===== Extract

Interview with Number: 81 – Art of the South guest editor Elaine Akin

Elaine Slayton Akin is currently working at the Country Music Hall of Fame and Museum in Nashville, TN. She is the guest editor of the 81st issue of Number: Inc. magazine. A former member of the Board for Number: Inc., Elaine received a Master of Arts in Art History from the University of Memphis and has continually worked in the arts pretty much everywhere Number: Inc. magazine covers (Memphis, Little Rock, AR, and now Nashville). I met up with her recently after an East Side Storytellin’ literary/music event that I hosted that she and her husband Tim attended, and we discussed our mutual love of Number: and how the art of the South has pleasantly affected our worlds and how we see everything.

Can you give me a short bio as if you were making a new website for your life right now?

==========

## Exercise requirements
Return the full Elaine Akin interview verbatim, with every line and mark kept intact. Rely only on the interview above.

===== Supplied material

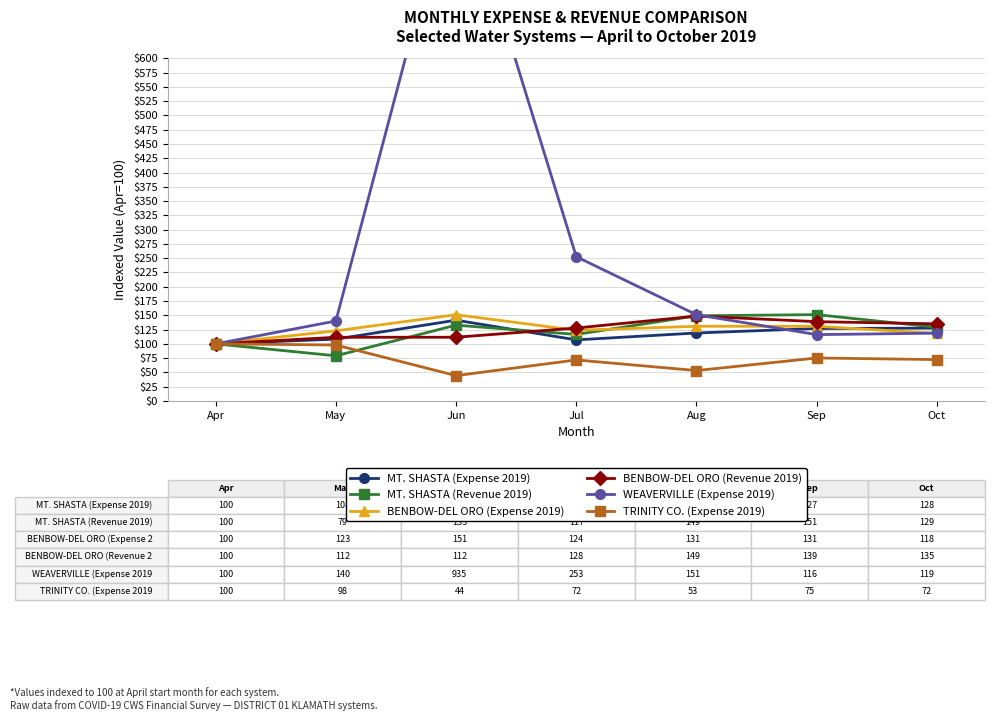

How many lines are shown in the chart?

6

==========

## Exercise output
Interview with Number: 81 – Art of the South guest editor Elaine Akin

Elaine Slayton Akin is currently working at the Country Music Hall of Fame and Museum in Nashville, TN. She is the guest editor of the 81st issue of Number: Inc. magazine. A former member of the Board for Number: Inc., Elaine received a Master of Arts in Art History from the University of Memphis and has continually worked in the arts pretty much everywhere Number: Inc. magazine covers (Memphis, Little Rock, AR, and now Nashville). I met up with her recently after an East Side Storytellin’ literary/music event that I hosted that she and her husband Tim attended, and we discussed our mutual love of Number: and how the art of the South has pleasantly affected our worlds and how we see everything.

Can you give me a short bio as if you were making a new website for your life right now?